*TEXTO EXTRAÍDO*.
A KGB surgia no cenário da Guerra Fria que dividiu a Europa em dois blocos, de um lado, as forças da OTAN – Organização do Tratado do Atlântico Norte -, criada em 1949. Do outro, Moscou tratou de unir os países-satélites no Pacto de Varsóvia em 1955. A KGB passou a operar dentro dos aparelhos de Estado e dos serviços secretos desses países, no controle de informações na imprensa e nas associações de trabalhadores, uma sombra onipresente em todas as ramificações da sociedade. Sua maior proeza, erguer o Muro de Berlim em 1961.
Havia agentes espalhados por todos os países do mundo, fosse qual fosse sua importância, bem como nas principais corporações americanas. Se a URSS não tivesse roubado da Inglaterra o segredo da bomba-atômica, não teria conseguido detoná-la em 1949, o que impediu os Estados Unidos de usá-la na guerra da Coréia. O serviço secreto soviético se valia de meios inconfessáveis para ganhar tempo na Guerra Fria, uma competição acirrada entre dois sistemas que não podiam coexistir. O medo é o melhor meio de dominar o inimigo, acreditavam.
Em 1956, Nikita Kruchev, como o novo homem forte do regime, choca o mundo comunista e surpreende o mundo capitalista ao denunciar os abusos da era stalinista em pleno Congresso do Partido, condenando publicamente o dogmatismo, o extermínio dos adversários que causaram tremendo mal à causa socialista, e o culto à personalidade. Stalin, de endeusado a bode expiatório. Inicia o processo de desestalinização do regime, almejando que olhassem o comunismo com outros óculos, na medida que a confissão implicava na renúncia às formas brutais de repressão, e abria uma passarela para que pudessem desfilar todas as maravilhas criadas pelo brilhantismo intelectual dos comunistas. A ênfase agora é a de melhorar o padrão de vida, apenas visível e aceito se traduzido em abundância de bens de consumo na sala de visita e cozinha da célula familiar.

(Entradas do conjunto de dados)
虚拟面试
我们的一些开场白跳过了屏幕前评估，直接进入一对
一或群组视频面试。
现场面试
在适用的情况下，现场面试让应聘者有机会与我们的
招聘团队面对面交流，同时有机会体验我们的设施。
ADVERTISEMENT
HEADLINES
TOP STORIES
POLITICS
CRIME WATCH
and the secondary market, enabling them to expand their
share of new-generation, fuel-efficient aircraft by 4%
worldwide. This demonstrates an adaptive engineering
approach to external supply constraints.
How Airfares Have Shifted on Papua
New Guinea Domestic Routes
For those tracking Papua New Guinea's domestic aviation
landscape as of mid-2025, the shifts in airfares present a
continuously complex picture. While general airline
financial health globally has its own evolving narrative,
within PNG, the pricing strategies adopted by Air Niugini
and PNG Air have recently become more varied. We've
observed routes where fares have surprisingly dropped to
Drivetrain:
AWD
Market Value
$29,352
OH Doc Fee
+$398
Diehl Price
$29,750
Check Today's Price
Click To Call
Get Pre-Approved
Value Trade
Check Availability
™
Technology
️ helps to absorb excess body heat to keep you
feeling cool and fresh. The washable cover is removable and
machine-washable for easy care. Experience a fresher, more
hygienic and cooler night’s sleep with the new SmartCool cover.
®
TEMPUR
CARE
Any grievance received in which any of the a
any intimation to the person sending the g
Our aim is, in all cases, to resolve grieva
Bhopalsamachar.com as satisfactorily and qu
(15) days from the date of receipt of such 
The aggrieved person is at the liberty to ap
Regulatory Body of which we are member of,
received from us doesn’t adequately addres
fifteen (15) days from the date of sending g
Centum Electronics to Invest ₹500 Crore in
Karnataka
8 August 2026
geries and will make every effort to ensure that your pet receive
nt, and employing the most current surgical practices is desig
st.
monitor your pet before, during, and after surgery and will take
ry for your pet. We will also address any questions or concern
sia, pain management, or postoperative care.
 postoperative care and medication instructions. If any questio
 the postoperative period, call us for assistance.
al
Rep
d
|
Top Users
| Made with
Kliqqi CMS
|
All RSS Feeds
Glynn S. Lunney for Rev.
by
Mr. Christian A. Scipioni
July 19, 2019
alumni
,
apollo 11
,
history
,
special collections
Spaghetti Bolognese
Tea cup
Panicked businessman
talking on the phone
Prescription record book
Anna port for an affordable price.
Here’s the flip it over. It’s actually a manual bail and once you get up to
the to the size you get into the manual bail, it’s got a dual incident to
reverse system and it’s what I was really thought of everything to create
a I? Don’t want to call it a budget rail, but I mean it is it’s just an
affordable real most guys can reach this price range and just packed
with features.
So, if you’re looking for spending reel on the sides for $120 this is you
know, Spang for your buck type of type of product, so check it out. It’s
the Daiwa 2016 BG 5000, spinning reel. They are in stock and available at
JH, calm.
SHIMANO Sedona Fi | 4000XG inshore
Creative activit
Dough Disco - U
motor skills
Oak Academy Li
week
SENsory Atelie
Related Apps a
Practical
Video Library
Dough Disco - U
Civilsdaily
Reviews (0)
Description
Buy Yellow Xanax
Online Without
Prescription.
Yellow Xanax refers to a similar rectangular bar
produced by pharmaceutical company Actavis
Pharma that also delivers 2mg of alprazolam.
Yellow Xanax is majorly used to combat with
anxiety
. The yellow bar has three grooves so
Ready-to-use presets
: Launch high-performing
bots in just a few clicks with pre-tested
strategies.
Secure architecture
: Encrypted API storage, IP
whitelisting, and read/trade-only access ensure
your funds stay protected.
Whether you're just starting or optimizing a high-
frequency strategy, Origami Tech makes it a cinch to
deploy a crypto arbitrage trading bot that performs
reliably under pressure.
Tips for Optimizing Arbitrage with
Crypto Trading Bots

*SOBRE O EXERCÍCIO*.
Atualize o trecho do texto sobre a KGB que vai de "Havia agentes espalhados" até "o inimigo, acreditavam.", trocando "agentes" por "espiões".

*RESULTADO DO EXERCÍCIO*.
Havia espiões espalhados por todos os países do mundo, fosse qual fosse sua importância, bem como nas principais corporações americanas. Se a URSS não tivesse roubado da Inglaterra o segredo da bomba-atômica, não teria conseguido detoná-la em 1949, o que impediu os Estados Unidos de usá-la na guerra da Coréia. O serviço secreto soviético se valia de meios inconfessáveis para ganhar tempo na Guerra Fria, uma competição acirrada entre dois sistemas que não podiam coexistir. O medo é o melhor meio de dominar o inimigo, acreditavam.